We've done this from day one, so I can't really speak to the downsides of not doing it. The piece of mind that comes from some very hard walls preventing customer data from leaking is worth a few headaches.

A few takeaways:

- Older MySQL versions struggled to quickly create 100+ tables when a new trial was provisioned (on the order of a minute to create the DB + tables). We wanted this to happen in seconds, so we took to preprovisioning empty databases. This hasn't been necessary in newer versions of MySQL.

- Thousands of DBs x 100s of tables x `innodb_file_per_table` does cause a bit of FS overhead and takes some tuning, especially around `table_open_cache`. It's not insurmountable, but does require attention.

- We use discrete MySQL credentials per-customer to reduce the blast radius of a potential SQL injection. Others in this thread mentioned problems with connection pooling. We've never experienced trouble here. We do 10-20k requests / minute.

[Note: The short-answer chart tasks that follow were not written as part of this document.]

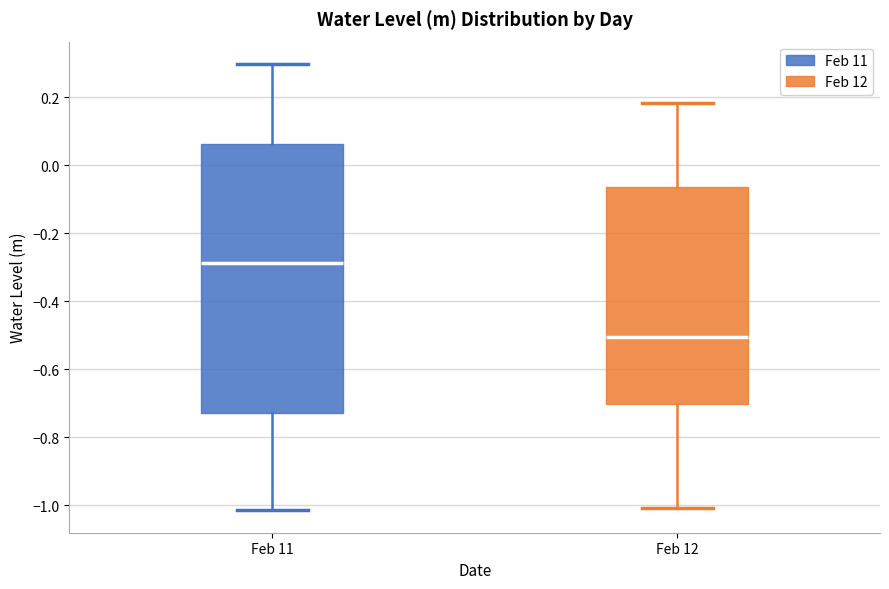

Reading left to right, read every box against the y-axis: the position of its median line, the range the box covers, and the ends of its whiskers. The values are not printed on the chart, so give them approximately, as read against the axis.

Feb 11: median -0.28, box -0.72 to 0.06, whiskers -1.02 to 0.30
Feb 12: median -0.50, box -0.70 to -0.06, whiskers -1.00 to 0.18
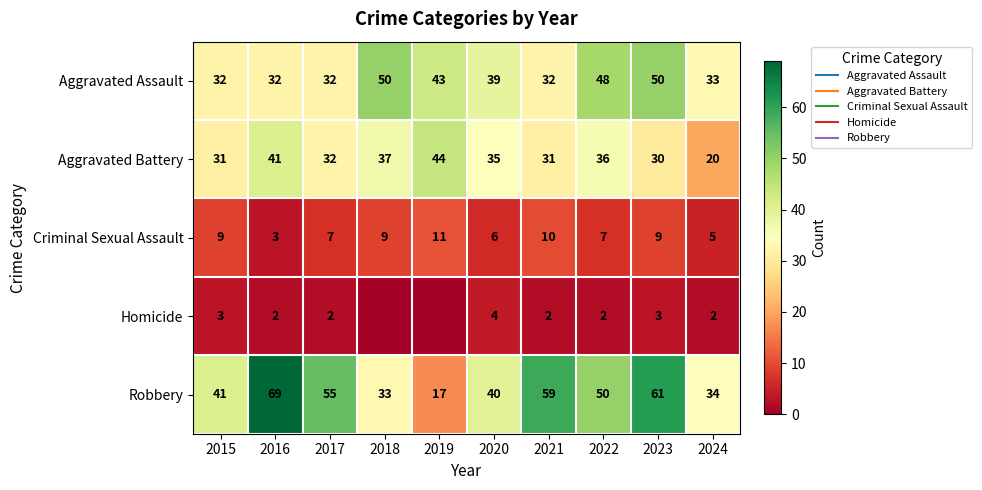

What is the maximum value for Criminal Sexual Assault?

11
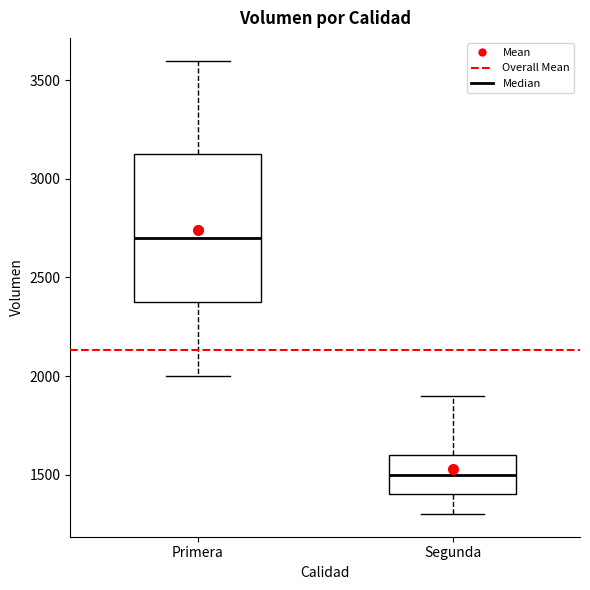

Reading left to right, transcribe this box plot: for each box, give where its median line is, the range the box spans, and where its two whiskers end, as read against the y-axis. The values are not printed on the chart, so give them approximately, as read against the axis.

Primera: median 2700, box 2400 to 3150, whiskers 2000 to 3600
Segunda: median 1500, box 1400 to 1600, whiskers 1300 to 1900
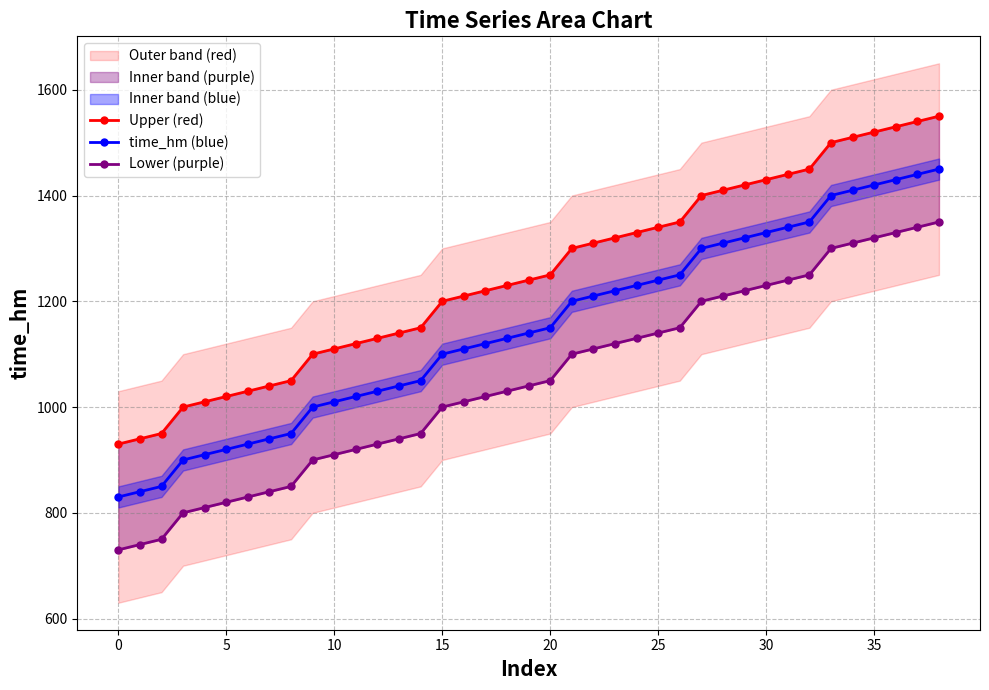

Which series has the widest spread of values?

Upper (red)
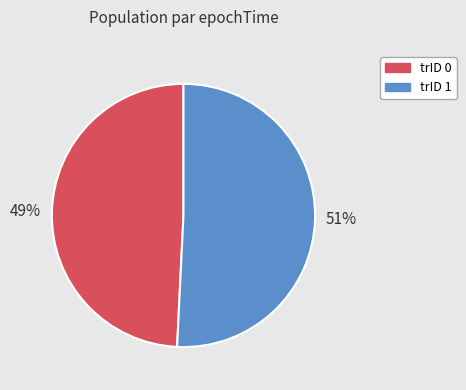

Count the number of slices in the pie.

2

- This setup doesn't seem to play well with AWS RDS. We did some real-world testing on Aurora, and saw lousy performance when we got into the hundreds / thousands of DBs. We'd observe slow memory leaks and eventual restarts. We run our own MySQL servers on EC2.

- We don't split ALBs / ASGs / application servers per customer. It's only the MySQL / Solr layer which is multi-tenant. Memcache and worker queues are shared.

- We do a DB migration every few weeks. Like a single-tenant app would, we execute the migration under application code that can handle either version of the schema. Each database has a table like ActiveRecord's migrations, to track all deltas. We have tooling to roll out a delta across all customer instances, monitor results.

- A fun bug to periodically track down is when one customer has an odd collection of data which changes cardinality in such a way that different indexes are used in a difficult query. In this case, we're comparing `EXPLAIN` output from a known-good database against a poorly-performing database.

- This is managed by a pretty lightweight homegrown coordination application ("Drops"), which tracks customers / usernames, and maps them to resources like database & Solr.

- All of this makes it really easy to backup, archive, or snapshot a single customer's data for local development.